Written exercise ▸ Reproduce the water quality forum post word for word, from "## AquaDada (Jan" to "testing out at...".

Excerpt ▸
.....
# Water Quality & GH Booster



## AquaDada (Jan 3, 2014)

Hello, I am in the eastern Dallas Co. in Mesquite and was under the assumption there was probably liquid rock coming from the tap. My recent tests I have been doing is showing that really doesn't seem to be the case. At least not where I had expected it to be. It is testing out at...

KH/Alkalinity: 4° dKH/71.6 PPM
GH: 4° dKH/71.6 PPM

Which is a lot lower than I had expected. Is anyone else in this area getting the same results? My water source is Lavon through the NTWD even though I do know they use Cooper Lake from time to time. Are you finding you need to use GH Booster in your tanks? 

-Thanks!


----------



## Tugg (Jul 28, 2013)
.....
Given data ▸
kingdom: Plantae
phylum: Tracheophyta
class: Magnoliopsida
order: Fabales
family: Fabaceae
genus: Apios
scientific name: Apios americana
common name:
.....
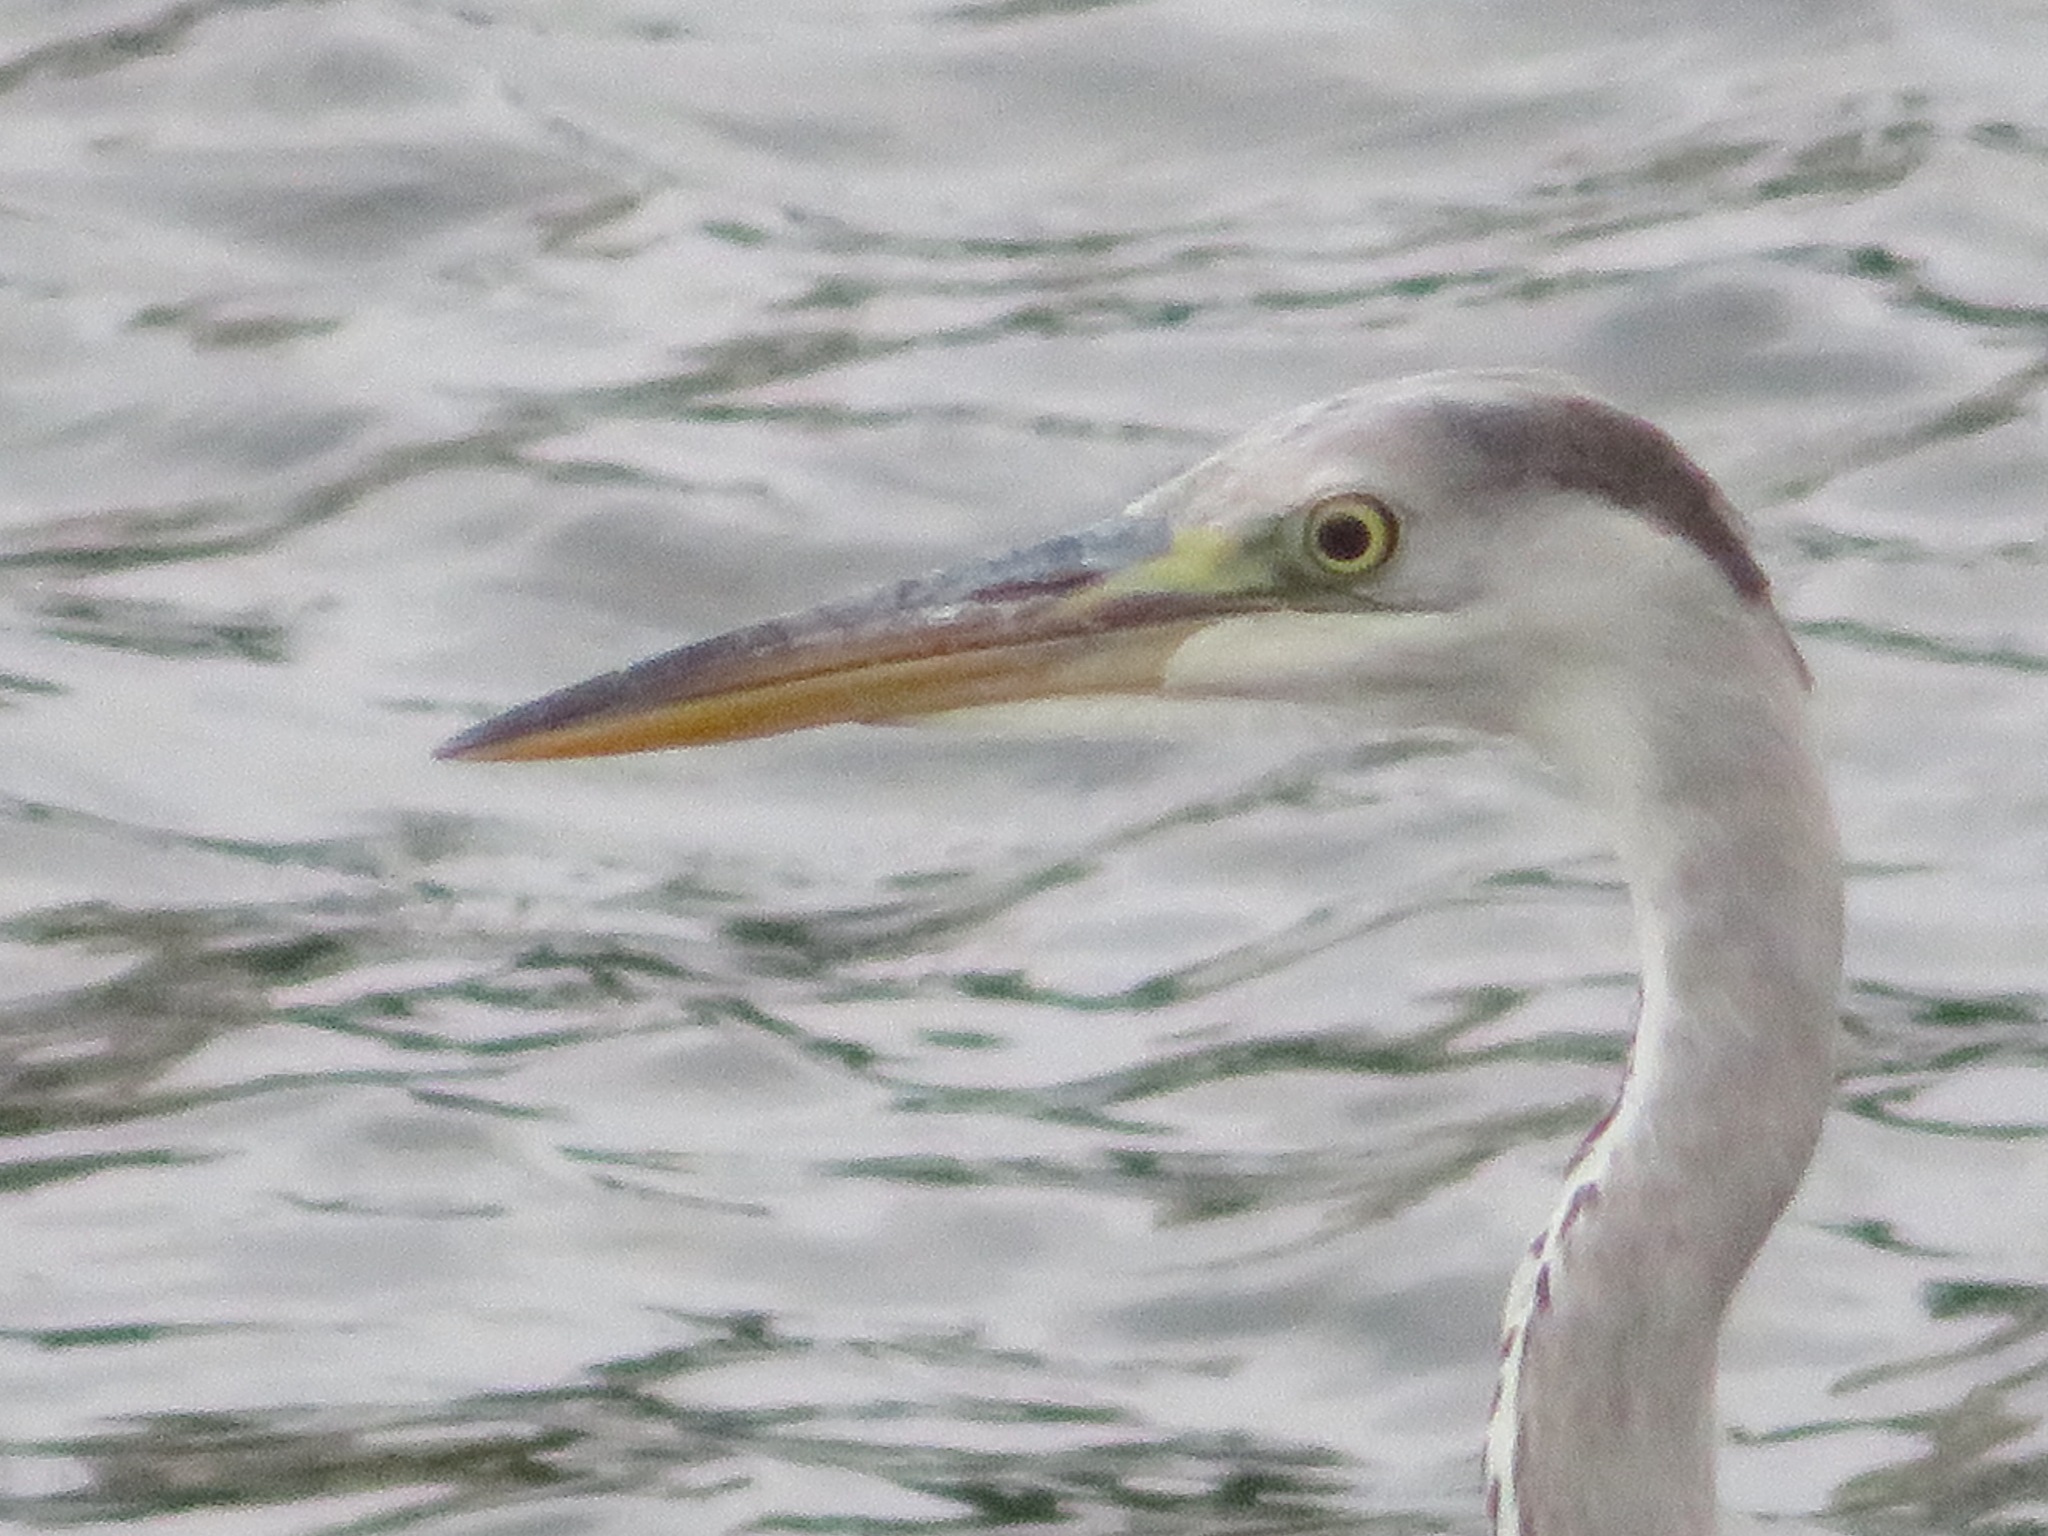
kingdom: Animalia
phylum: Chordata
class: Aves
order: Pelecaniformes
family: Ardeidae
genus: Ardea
.....
The output ▸
## AquaDada (Jan 3, 2014)

Hello, I am in the eastern Dallas Co. in Mesquite and was under the assumption there was probably liquid rock coming from the tap. My recent tests I have been doing is showing that really doesn't seem to be the case. At least not where I had expected it to be. It is testing out at...